#### WHAT NEEDS TO BE DONE:
Each line of the data below that includes the string "font" must be copied.
○ ○ ○ ○
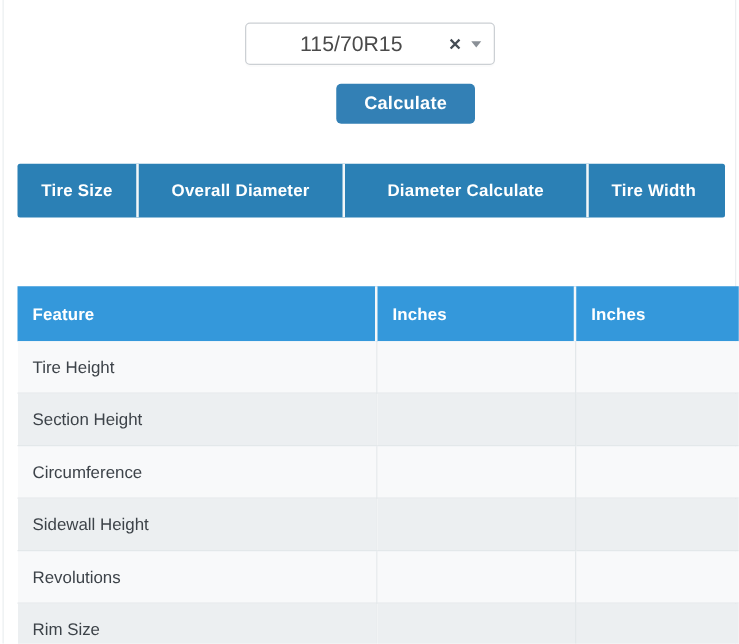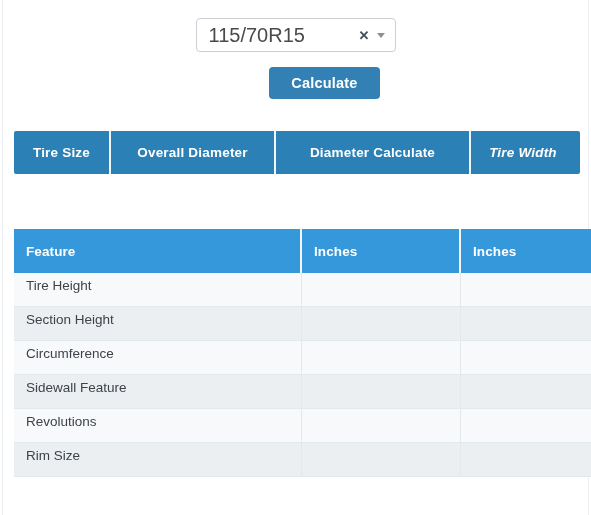--- a/index.html
+++ b/index.html
@@ -52,25 +52,26 @@
     border: 1px solid #ccd0d4;
     border-radius: 4px;
     background: #ffffff;
     display: flex;
     align-items: center;
     padding: 0 8px 0 12px;
     box-shadow: 0 1px 1px rgba(0,0,0,0.02);
   }
   .select-value {
     flex: 1 1 auto;
-    font-size: 20px;
+    font-size: 17px;
     color: #4a4a4a;
     line-height: 1;
     white-space: nowrap;
     overflow: hidden;
+    text-align: center;
   }
   .select-clear {
     font-size: 13px;
     color: #444c54;
     font-weight: bold;
     line-height: 1;
     padding: 0 5px;
     cursor: pointer;
     user-select: none;
   }
@@ -132,21 +133,21 @@
     letter-spacing: 0.2px;
     cursor: pointer;
     box-sizing: border-box;
     border-right: 2px solid #f2f6f8;
     white-space: nowrap;
   }
   .tab:last-child { border-right: none; }
   .tab-0 { width: 97px; }
   .tab-1 { width: 165px; }
   .tab-2 { width: 195px; }
-  .tab-3 { width: 104px; font-style: italic; }
+  .tab-3 { width: 104px; }
 
   
   .table-wrap {
     position: absolute;
     top: 229px;
     left: 14px;
     width: 564px;
   }
   table.results {
     width: 100%;
@@ -160,21 +161,21 @@
     font-weight: bold;
     font-size: 13.5px;
     text-align: left;
     padding: 13px 0 13px 12px;
     height: 18px;
     border-right: 2px solid #f4f7f9;
     letter-spacing: 0.1px;
   }
   table.results thead th:last-child { border-right: none; }
   table.results tbody td {
-    padding: 4px 0 12px 12px;
+    padding: 12px 0 12px 12px;
     height: 17px;
     color: #3d4349;
     font-size: 13.5px;
     border-bottom: 1px solid #e3e8ea;
     border-right: 1px solid #e3e8ea;
     overflow: hidden;
     white-space: nowrap;
   }
   table.results tbody td:last-child { border-right: none; }
   table.results tbody tr:nth-child(odd)  td { background: #f8f9fa; }
@@ -230,21 +231,21 @@
           <td>Section Height</td>
           <td></td>
           <td></td>
         </tr>
         <tr>
           <td>Circumference</td>
           <td></td>
           <td></td>
         </tr>
         <tr>
-          <td>Sidewall Feature</td>
+          <td>Sidewall Height</td>
           <td></td>
           <td></td>
         </tr>
         <tr>
           <td>Revolutions</td>
           <td></td>
           <td></td>
         </tr>
         <tr>
           <td>Rim Size</td>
○ ○ ○ ○
#### OUTPUT BELOW:
-    font-size: 20px;
+    font-size: 17px;
     font-size: 13px;
     font-weight: bold;
-  .tab-3 { width: 104px; font-style: italic; }
     font-weight: bold;
     font-size: 13.5px;
     font-size: 13.5px;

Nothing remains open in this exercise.